Causal attention mask and attention weights

Figure 4.5: Left: the causal mask for a 12-token sequence. White entries are $0$ (attend); dark entries are $-\infty$ (block). Right: attention weights after softmax. Each row sums to $1$ and only attends to earlier (or equal) positions.

The matrix $\operatorname{Attn}(E)$ is $T \times d$. Row $t$ is a weighted combination of the value vectors $\lbrace v_1, \ldots, v_t\rbrace$, where the weights are determined by how well query $t$ matches keys $1, \ldots, t$. This mechanism was introduced in “Attention Is All You Need” (Vaswani et al., 2017), the paper that established the transformer architecture.

import torch
import torch.nn.functional as F

torch.manual_seed(0)

T, d = 10, 768
E = torch.randn(T, d)

W_Q = torch.randn(d, d) * (d ** -0.5)
W_K = torch.randn(d, d) * (d ** -0.5)
W_V = torch.randn(d, d) * (d ** -0.5)

Q = E @ W_Q.T   # (T, d)
K = E @ W_K.T   # (T, d)
V = E @ W_V.T   # (T, d)

scores = (Q @ K.T) / (d ** 0.5)   # (T, T)

mask = torch.triu(torch.full((T, T), float('-inf')), diagonal=1)
scores = scores + mask

attn_weights = F.softmax(scores, dim=-1)   # (T, T)
attn_output = attn_weights @ V             # (T, d)

print("Q.shape:", Q.shape)                 # torch.Size([10, 768])
print("scores.shape:", scores.shape)       # torch.Size([10, 10])
print("attn_weights.shape:", attn_weights.shape)  # torch.Size([10, 10])
print("attn_output.shape:", attn_output.shape)    # torch.Size([10, 768])
print("attn_weights[0]:", attn_weights[0].tolist()[:3])

5. The transformer block

Attention gives us a way to compute a context-aware representation $\operatorname{Attn}(E)$. We could stop here and feed this directly into the prediction head. But recall the idea from last lecture: deep learning transforms raw data into a form that is more useful for the final layer. Attention is one transformation. We can compose it with others to make the representation richer.

5.1 Residual connections

Instead of replacing $E$ with $\operatorname{Attn}(E)$, add them:

\[E' = \operatorname{Attn}(E) + E.\]

This is a residual connection. The model can learn to use the attention output as a correction to the original embeddings rather than replacing them entirely.

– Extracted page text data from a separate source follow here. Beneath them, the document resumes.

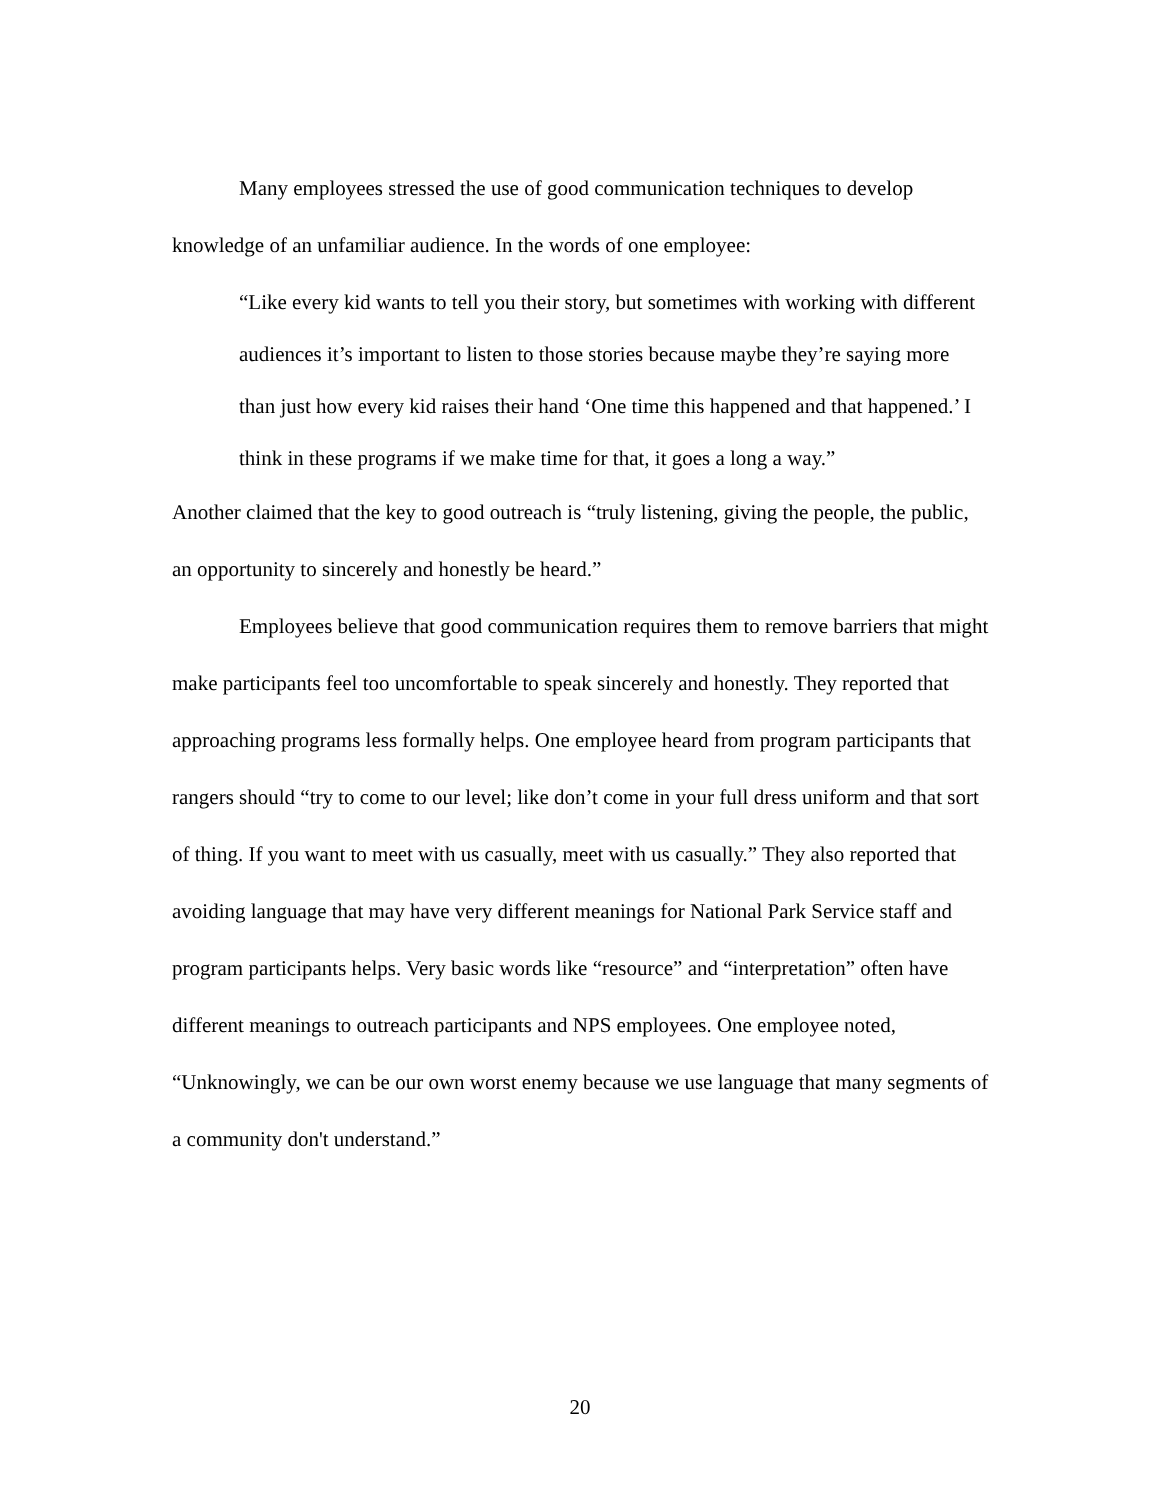Many employees stressed the use of good communication techniques to develop knowledge of an unfamiliar audience. In the words of one employee:
“Like every kid wants to tell you their story, but sometimes with working with different audiences it’s important to listen to those stories because maybe they’re saying more than just how every kid raises their hand ‘One time this happened and that happened.’ I think in these programs if we make time for that, it goes a long a way.”
Another claimed that the key to good outreach is “truly listening, giving the people, the public, an opportunity to sincerely and honestly be heard.”
Employees believe that good communication requires them to remove barriers that might make participants feel too uncomfortable to speak sincerely and honestly. They reported that approaching programs less formally helps. One employee heard from program participants that rangers should “try to come to our level; like don’t come in your full dress uniform and that sort of thing. If you want to meet with us casually, meet with us casually.” They also reported that avoiding language that may have very different meanings for National Park Service staff and program participants helps. Very basic words like “resource” and “interpretation” often have different meanings to outreach participants and NPS employees. One employee noted, “Unknowingly, we can be our own worst enemy because we use language that many segments of a community don't understand.”
20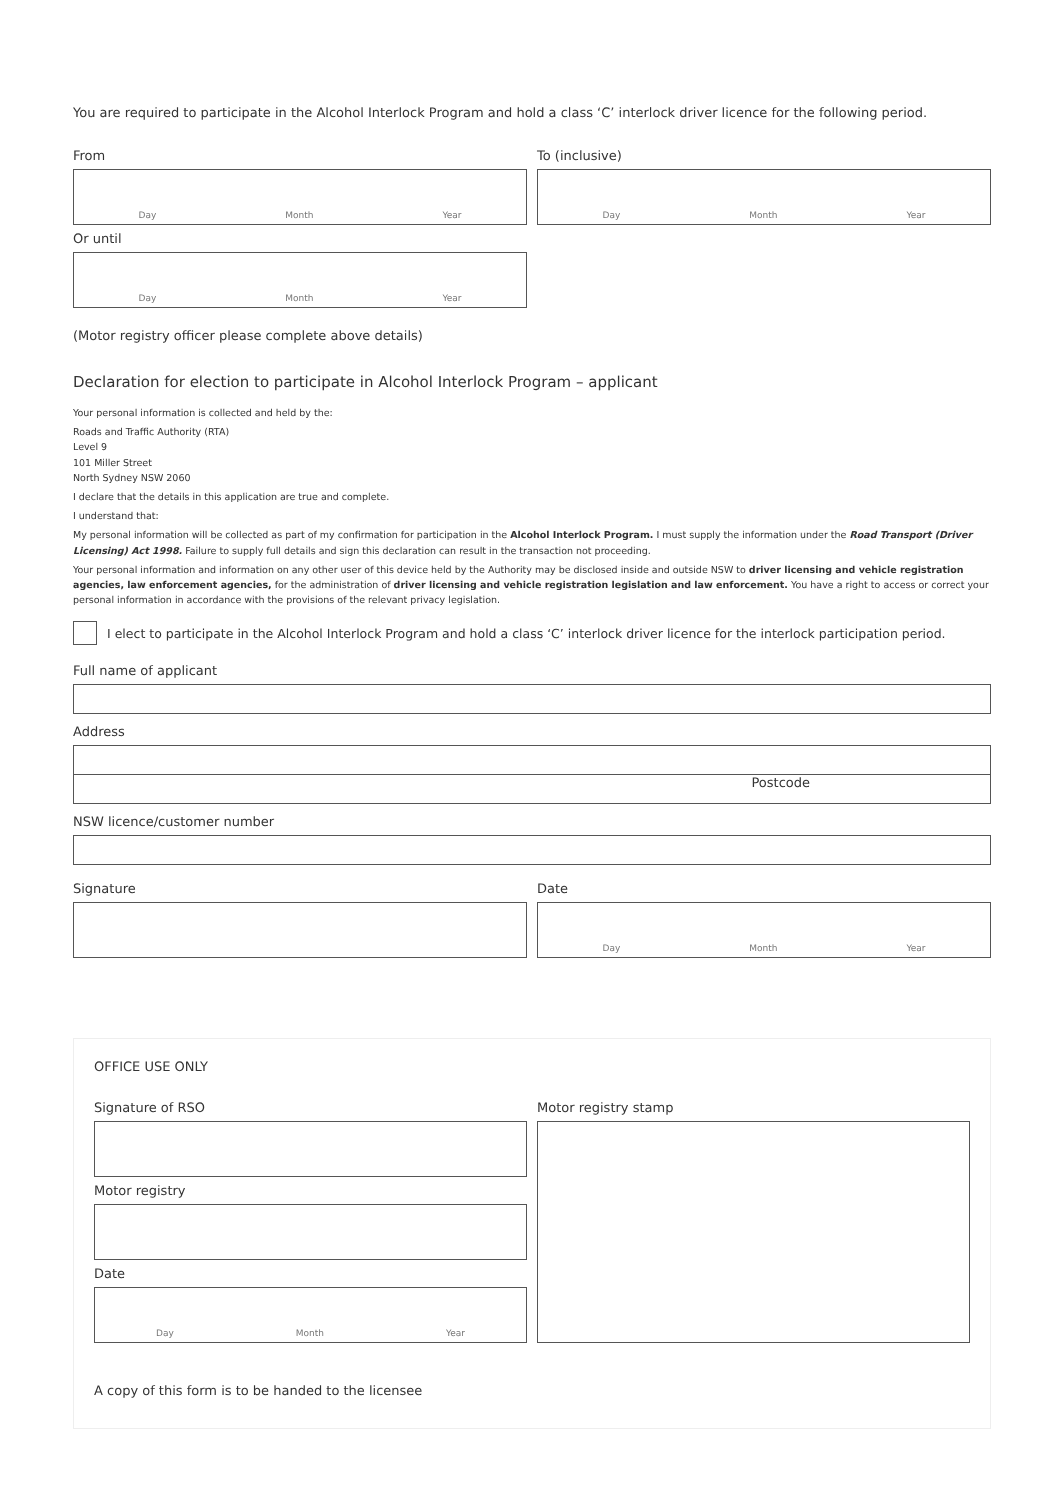You are required to participate in the Alcohol Interlock Program and hold a class ‘C’ interlock driver licence for the following period.
From
Day Month Year
To (inclusive)
Day Month Year
Or until
Day Month Year
(Motor registry officer please complete above details)
Declaration for election to participate in Alcohol Interlock Program – applicant
Your personal information is collected and held by the:
Roads and Traffic Authority (RTA)
Level 9
101 Miller Street
North Sydney NSW 2060
I declare that the details in this application are true and complete.
I understand that:
My personal information will be collected as part of my confirmation for participation in the Alcohol Interlock Program. I must supply the information under the Road Transport (Driver Licensing) Act 1998. Failure to supply full details and sign this declaration can result in the transaction not proceeding.
Your personal information and information on any other user of this device held by the Authority may be disclosed inside and outside NSW to driver licensing and vehicle registration agencies, law enforcement agencies, for the administration of driver licensing and vehicle registration legislation and law enforcement. You have a right to access or correct your personal information in accordance with the provisions of the relevant privacy legislation.
I elect to participate in the Alcohol Interlock Program and hold a class ‘C’ interlock driver licence for the interlock participation period.
Full name of applicant
Address
Postcode
NSW licence/customer number
Signature Date
Day Month Year
OFFICE USE ONLY
Signature of RSO
Motor registry
Date
Day Month Year
Motor registry stamp
A copy of this form is to be handed to the licensee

Why does this help? You will find all sorts of explanations online (“it keeps the gradient flowing,” etc.). Most of them are hand-wavy. My best guess is that residual connections improve the conditioning of the optimization problem. Conditioning is not something we have covered in this course, and I have not verified this claim carefully, but that is where I would start if pressed for an explanation.

5.2 The feed-forward network

Attention computes a weighted combination of value vectors. The weights $a_i$ are nonlinear functions of the input (they pass through softmax), and the values $W_V e_i$ are linear transforms of the embeddings. But there is no element-wise nonlinearity applied to each position’s representation after the weighted sum. A feed-forward network (MLP) adds this:

\[\operatorname{MLP}(E') = \operatorname{ReLU}(E' W_1^T)\, W_2^T,\]

where $W_1 \in \mathbb{R}^{4d \times d}$ and $W_2 \in \mathbb{R}^{d \times 4d}$. The computation maps $d \to 4d \to d$: expand to a wider representation, apply ReLU, then project back. The factor of $4$ is a convention from the original transformer paper.

We again add a residual connection:

\[E'' = \operatorname{MLP}(E') + E'.\]

5.3 A single transformer block

Composing these two pieces, a single transformer block is

\[\text{Block}(E) = (\operatorname{MLP} + I) \circ (\operatorname{Attn} + I)(E),\]

where $I$ denotes the identity (the residual connections). First we mix information across positions via attention, then we transform within each position via the MLP. Both steps preserve the residual.

Transformer block diagram

Figure 5.1: A single transformer block. The input $E$ passes through causal self-attention (with a residual connection), then through a feed-forward MLP (with another residual connection), producing $E’’$ of the same shape.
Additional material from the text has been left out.